§ APPLY WHAT YOU READ
1. In the WibblyWobbly page, what does WibblyWobbly return by default?
2. Write out the part of the WibblyWobbly page starting with "Import wibblywobbly and" and going on through "a pandas dataframe.".
3. Pick up the WibblyWobbly page after its last sentence and write what comes next.

§ SELECTED EXCERPT
# WibblyWobbly

### Match data to a catalog

Import wibblywobbly and load your data and catalog as list.

In [1]:
import wibblywobbly as ww

catalog = ["Mouse", "Cat", "Dog", "Human"]
data = ["mice",  "CAT ", "doggo", "PERSON", 999]

WibblyWobbly compares the data to the catalog and returns the most likely options and a similarity score. 
If it cannot find a good match it will return the original data. By default it returns a pandas dataframe.

WibblyWobbly automaticaly accepts the catalog options that have a higher similarity score than `thr_accept` and rejects those that have a lower score than `thr_reject`. This treshold values can be adjusted depending in the data quality. It ignores non-string values.

§ DATA BELOW
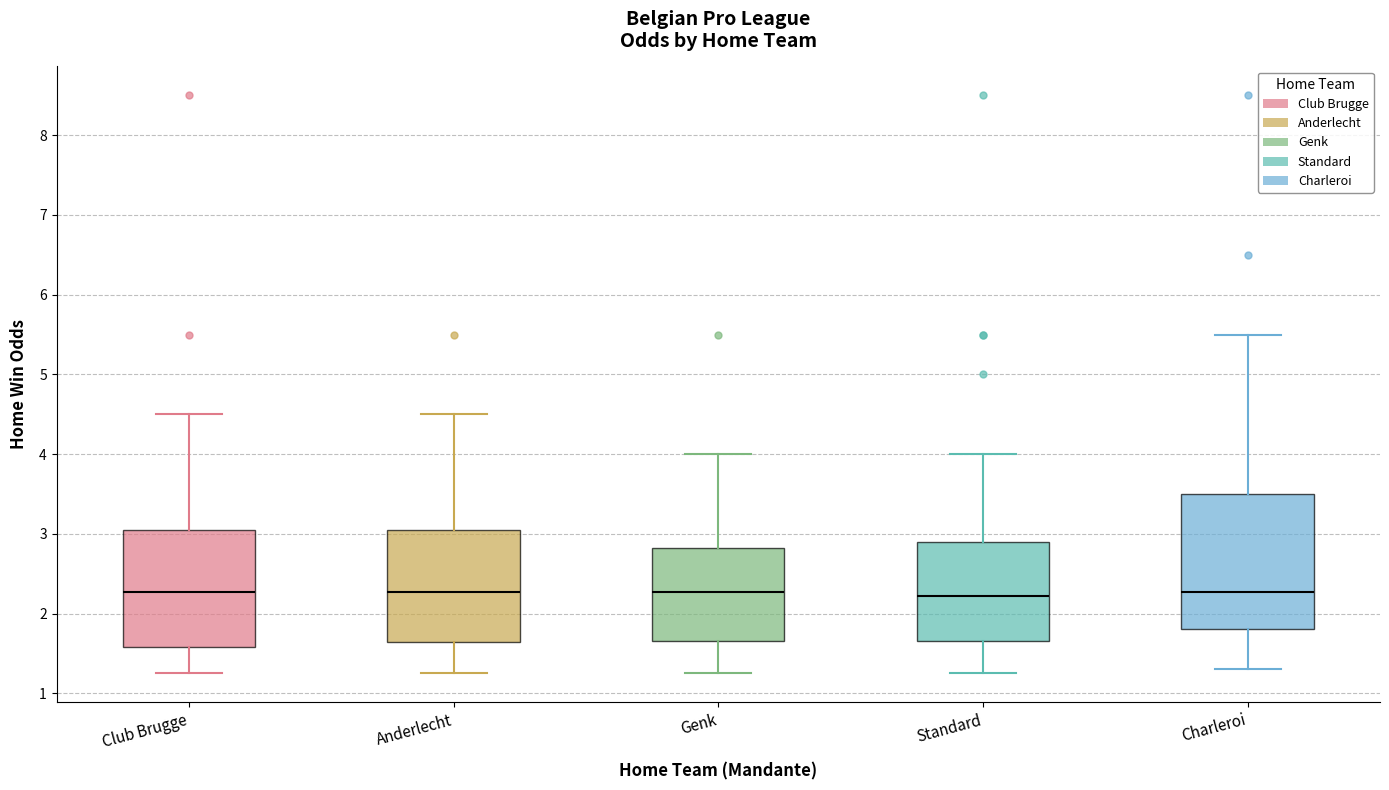

Where is the lower edge of the box for Charleroi on the y-axis? The values are not printed on the chart, so give them approximately, as read against the axis.

1.8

§ ANSWERS FOR EACH ITEM
1. A pandas dataframe.

2.
Import wibblywobbly and load your data and catalog as list.

In [1]:
import wibblywobbly as ww

catalog = ["Mouse", "Cat", "Dog", "Human"]
data = ["mice",  "CAT ", "doggo", "PERSON", 999]

WibblyWobbly compares the data to the catalog and returns the most likely options and a similarity score. 
If it cannot find a good match it will return the original data. By default it returns a pandas dataframe.

3.
In [2]:
ww.map_list_to_catalog(data, catalog, thr_accept=95, thr_reject=40)

Unnamed: 0,Data,Option1,Score1,Option2,Score2,Option3,Score3
0,CAT,Cat,100,,,,
1,doggo,Dog,90,Mouse,20.0,Human,0.0
2,mice,Mouse,44,Cat,29.0,Human,22.0
3,PERSON,PERSON,0,,,,
4,999,999,0,,,,


WibblyWobbly can also return a dictionary with the best options.

In [3]:
ww.map_list_to_catalog(data, catalog, output_format="dictionary")

{'PERSON': 'PERSON', 999: 999, 'CAT ': 'Cat', 'doggo': 'Dog', 'mice': 'mice'}

It is possible set a `reject_value`.

In [4]:
ww.map_list_to_catalog(data, catalog, output_format="dictionary", reject_value='Other')

{'PERSON': 'Other', 999: 999, 'CAT ': 'Cat', 'doggo': 'Dog', 'mice': 'Other'}

WibblyWobbly can also raise warnings of the suspicious values to facilitate visual inspection.

In [5]:
ww.map_list_to_catalog(data, catalog, output_format="dictionary", 
                       thr_accept=95, thr_reject=40,  warnings=True)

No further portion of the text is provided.